The Committee for Medicinal Products for Human Use (CHMP) recommended granting marketing authorization for:
- Ogivri (Trastuzumab, Mylan and Biocon), for the treatment of breast and gastric cancer. This biosimilar of the well-known mAb Herceptin for the treatment of HER2 positive cancers, representing 15% of breast cancers. Herceptin is among the top 3 selling oncology drugs worldwide. Europe’s first Herceptin biosimilar was Ontruzant which was approved by EMA in November 2017.
The CHMP extended the therapeutic indication for:
- Keytruda (Pembrolizumab, Merck) as monotherapy is indicated for the adjuvant treatment of melanoma in adults with lymph node involvement who have undergone complete resection.

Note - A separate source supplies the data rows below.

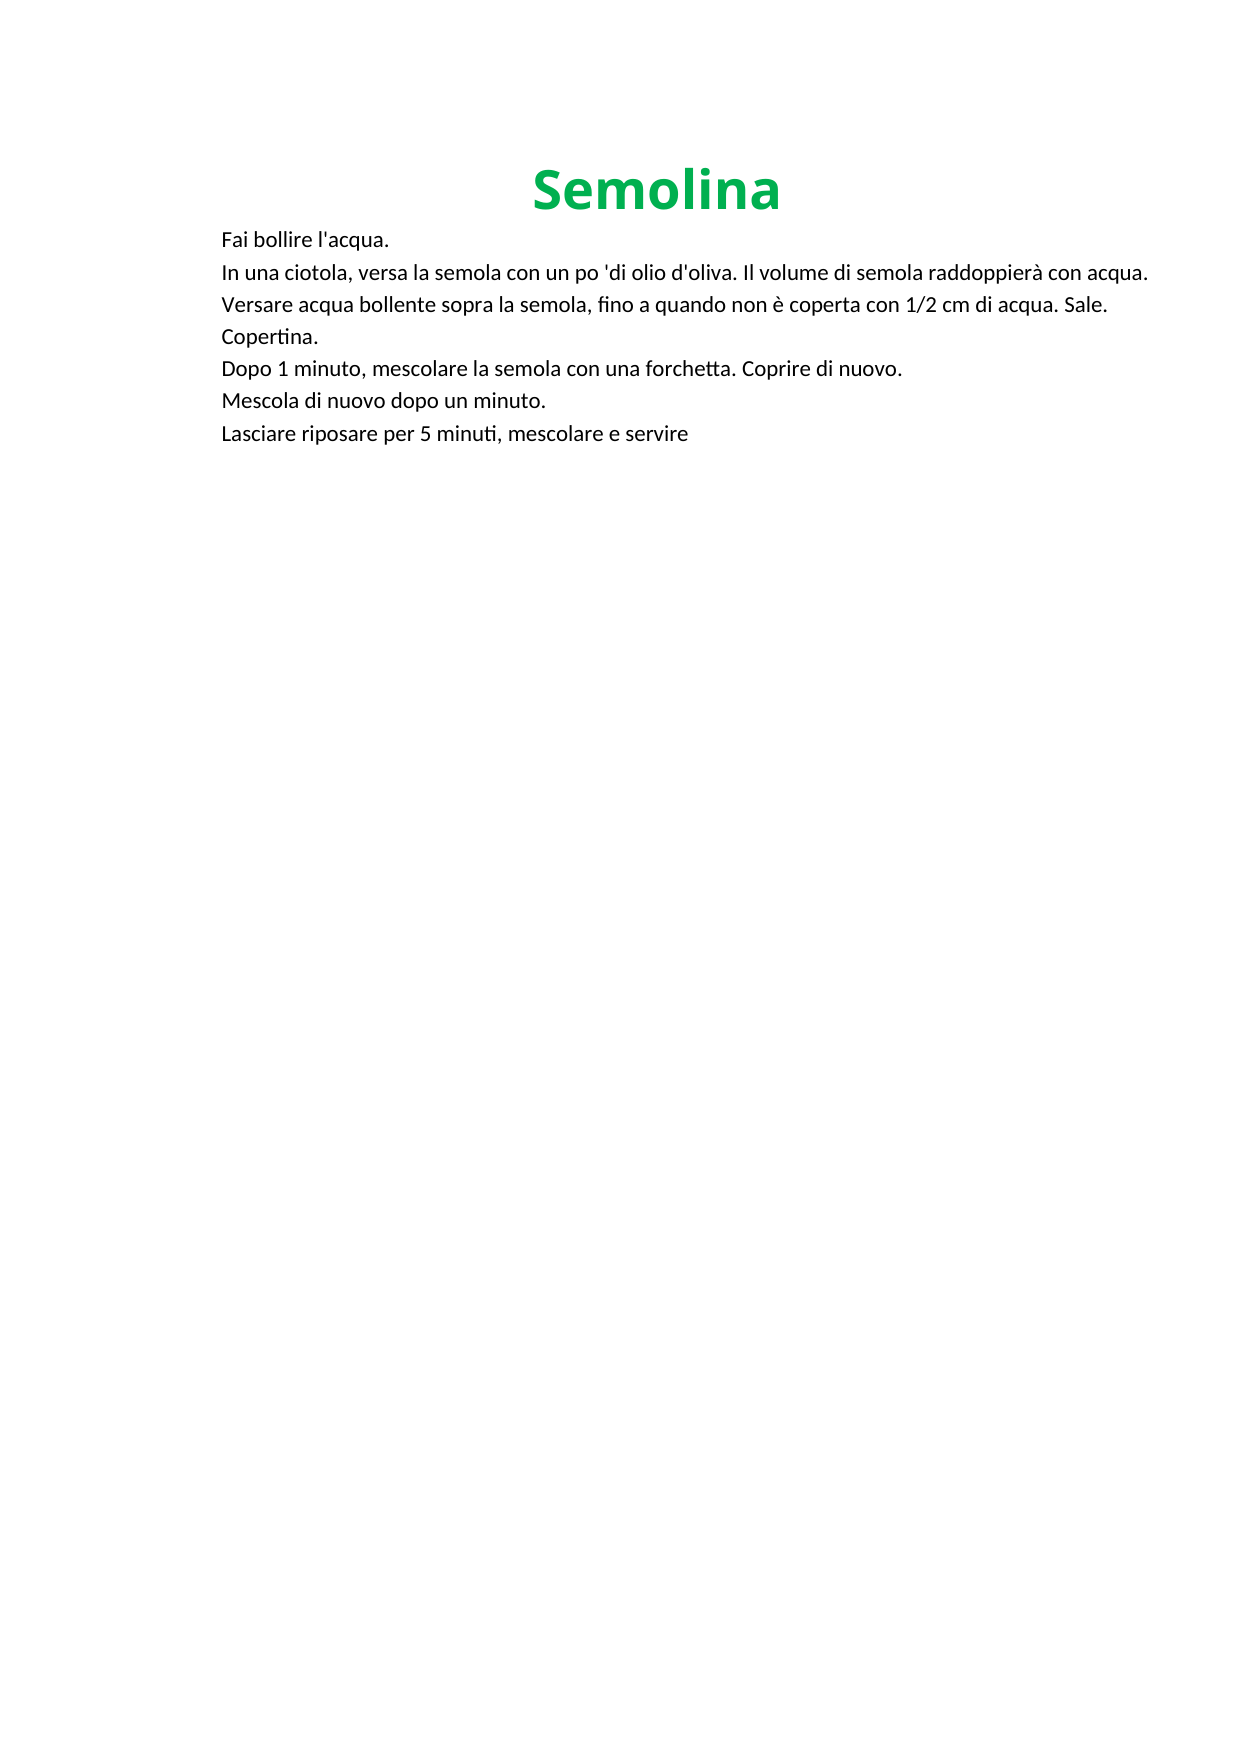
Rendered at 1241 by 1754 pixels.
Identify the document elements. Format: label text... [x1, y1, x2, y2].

text Lasciare riposare per 5 minuti, mescolare e servire [221, 419, 1167, 447]
text Fai bollire l'acqua. [221, 226, 1167, 253]
text Mescola di nuovo dopo un minuto. [221, 386, 1167, 414]
text Versare acqua bollente sopra la semola, fino a quando non è coperta con 1/2 cm di acqua. Sale. Copertina. [221, 290, 1167, 350]
text In una ciotola, versa la semola con un po 'di olio d'oliva. Il volume di semola raddoppierà con acqua. [221, 258, 1167, 286]
text Dopo 1 minuto, mescolare la semola con una forchetta. Coprire di nuovo. [221, 354, 1167, 382]
subtitle Semolina [221, 152, 1093, 226]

The FDA granted regular approval for:
- Talzenna (Talazoparib, Pfizer) a poly (ADP-ribose) polymerase (PARP) inhibitor, for patients with deleterious or suspected deleterious germline BRCA-mutated (gBRCAm), HER2- locally advanced or metastatic breast cancer. Success of PARP blockers were highlighted in ESMO going beyond ovarian cancer, EMBRACA trial showed better patient-reported outcomes (PROs) compared to chemotherapy for triple-negative breast cancer (TNBC) patients.
- Keytruda (Pembrolizumab, Merck) in combination with carboplatin and either paclitaxel or nab-paclitaxel as first-line treatment of metastatic squamous non-small cell lung cancer. Approval was based on KEYNOTE-407 enrolling 559 patients with metastatic squamous NSCLC; regardless of PD-L1 tumor expression status, pembrolizumab 200 mg in combination with carboplatin significantly improved OS, PFS and ORR.

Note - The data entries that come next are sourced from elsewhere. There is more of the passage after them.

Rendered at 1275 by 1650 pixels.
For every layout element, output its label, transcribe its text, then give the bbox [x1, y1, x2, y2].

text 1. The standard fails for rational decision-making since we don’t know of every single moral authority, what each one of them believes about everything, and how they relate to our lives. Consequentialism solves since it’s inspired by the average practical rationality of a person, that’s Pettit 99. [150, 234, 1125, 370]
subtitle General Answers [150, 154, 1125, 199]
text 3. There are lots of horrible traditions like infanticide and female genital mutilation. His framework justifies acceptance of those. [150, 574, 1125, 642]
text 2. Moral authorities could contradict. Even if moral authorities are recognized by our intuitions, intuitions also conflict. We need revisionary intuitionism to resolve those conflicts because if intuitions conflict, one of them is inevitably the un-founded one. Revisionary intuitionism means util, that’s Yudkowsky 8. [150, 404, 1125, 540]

One draft guideline from FDA is published:
Hematologic malignancies: regulatory considerations for use of minimal residual disease in development of drug and biological products for treatment: This guidance is intended to assist sponsors planning to use minimal residual disease (MRD) as a biomarker in clinical trials varies across hematologic cancer types and patient populations. Persistence of malignancy can be detected via conventional morphologic assessments, at orders of magnitude below the morphologic detection, the level of disease burden is known as MRD. MRD can be genetic mutations or cell surface markers and may reflect a patient’s response to treatment or it may be used as a prognostic tool to assess the patient’s risk of future relapse. In this guideline FDA describes the considerations for the use of MRD with clinical validity. In order to avoid variability, sponsors should use standardized methodologies such as post-treatment timing for when a bone marrow (BM) or blood sample collected, standardized sample processing, predetermined MRD thresholds, and accurate reporting of the performance characteristics of the test (e.g., accuracy, precision, specificity, sensitivity).